▸ Assignment:
Copy the postal ballot passage from "If the Principal" up to and including "Postal Ballot Notice.", changing "Exhibit A" to "Exhibit B".

▸ Extract provided:
——————————
The Original Postal Ballot Notice, dated as of July 20, 2020, was issued to all the members of the Principal Stockholder by July 23, 2020. The voting period under the terms of the Original Postal Ballot Notice commenced on July 24, 2020 and is scheduled to end on August 22, 2020.

 

The Principal Stockholder shall ensure that the Postal Ballot Notice is issued to each member of the Principal Stockholder no later than 9 pm Indian Standard Time on August 12, 2020.

 

The Principal Stockholder shall, within two (2) calendar days from the Execution Date, notify the Indian Stock Exchanges of the rescission/withdrawal by the Principal Stockholder of the Original Postal Ballot Notice to the extent the items in the Original Postal Ballot Notice form the subject matter of (a) this Amendment, and (b) the Merger Agreement, and issue a copy of such notification to the Parties.

 

If the Principal Stockholder obtains the Principal Stockholder Shareholder Approval pursuant to and in accordance with the Postal Ballot Notice, Principal Stockholder shall, (i) immediately, and in no event later than 24 (twenty-four) hours of such receipt, notify the stock exchanges in India of the Principal Stockholder Shareholder Approval and (ii) in accordance with the CCC, deliver the Written Consent in the Form attached as Exhibit A hereto within one (1) Business Day following the publication through the stock exchange in India of the voting results of the shareholders’ resolution pursuant to the Postal Ballot Notice.
——————————
▸ Source material:
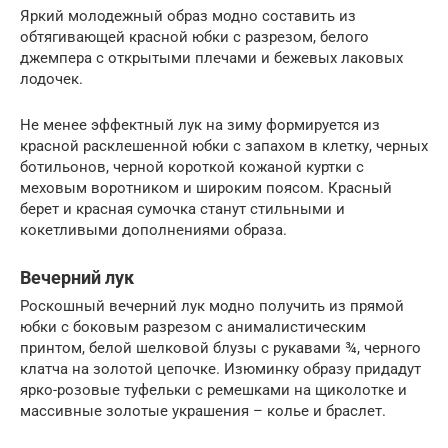
Яркий молодежный образ модно составить из
обтягивающей красной юбки с разрезом, белого
джемпера с открытыми плечами и бежевых лаковых
лодочек.
Не менее эффектный лук на зиму формируется из
красной расклешенной юбки с запахом в клетку, черных
ботильонов, черной короткой кожаной куртки с
меховым воротником и широким поясом. Красный
берет и красная сумочка станут стильными и
кокетливыми дополнениями образа.
Вечерний лук
Роскошный вечерний лук модно получить из прямой
юбки с боковым разрезом с анималистическим
принтом, белой шелковой блузы с рукавами ¾, черного
клатча на золотой цепочке. Изюминку образу придадут
ярко-розовые туфельки с ремешками на щиколотке и
массивные золотые украшения – колье и браслет.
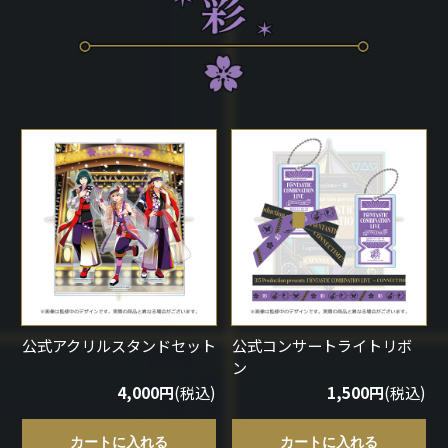
公式アクリルスタンドセット
公式コンサートライトリボ
ン
4,000円
(税込)
1,500円
(税込)
カートに入れる
カートに入れる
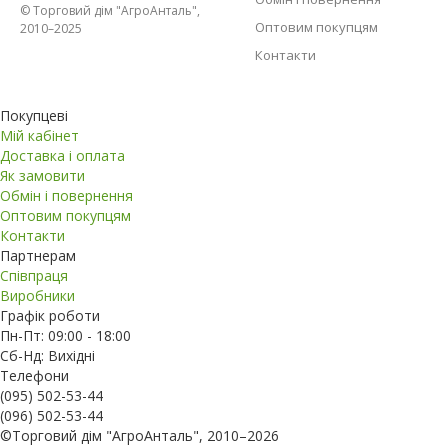
© Торговий дім "АгроАнталь",
Оптовим покупцям
2010–2025
Контакти
Покупцеві
Мій кабінет
Доставка і оплата
Як замовити
Обмін і повернення
Оптовим покупцям
Контакти
Партнерам
Співпраця
Виробники
Графік роботи
Пн-Пт: 09:00 - 18:00
Сб-Нд: Вихідні
Телефони
(095) 502-53-44
(096) 502-53-44
©Торговий дім "АгроАнталь", 2010–2026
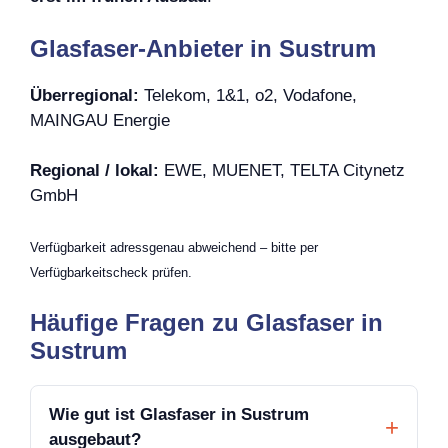
Glasfaser-Anbieter in Sustrum
Überregional:
Telekom, 1&1, o2, Vodafone,
MAINGAU Energie
Regional / lokal:
EWE, MUENET, TELTA Citynetz
GmbH
Verfügbarkeit adressgenau abweichend – bitte per
Verfügbarkeitscheck prüfen.
Häufige Fragen zu Glasfaser in
Sustrum
Wie gut ist Glasfaser in Sustrum
ausgebaut?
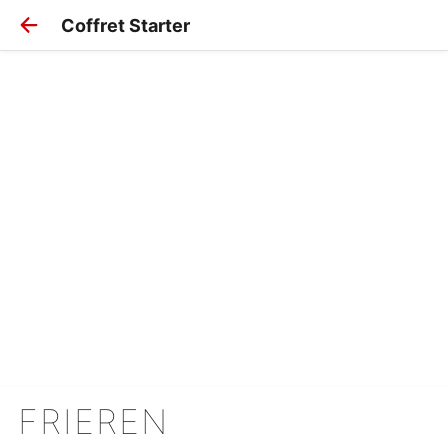
Coffret Starter
FRIEREN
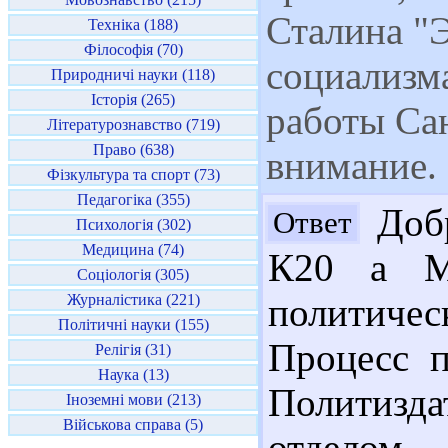
Сталина "
Техніка (188)
Філософія (70)
социализм
Природничі науки (118)
Історія (265)
работы Са
Літературознавство (719)
Право (638)
внимание.
Фізкультура та спорт (73)
Педагогіка (355)
Добр
Ответ
Психологія (302)
Медицина (74)
К20 а Ма
Соціологія (305)
Журналістика (221)
политичес
Політичні науки (155)
Процесс п
Релігія (31)
Наука (13)
Политизда
Іноземні мови (213)
Військова справа (5)
отделом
——————————
▸ Written answer:
If the Principal Stockholder obtains the Principal Stockholder Shareholder Approval pursuant to and in accordance with the Postal Ballot Notice, Principal Stockholder shall, (i) immediately, and in no event later than 24 (twenty-four) hours of such receipt, notify the stock exchanges in India of the Principal Stockholder Shareholder Approval and (ii) in accordance with the CCC, deliver the Written Consent in the Form attached as Exhibit B hereto within one (1) Business Day following the publication through the stock exchange in India of the voting results of the shareholders’ resolution pursuant to the Postal Ballot Notice.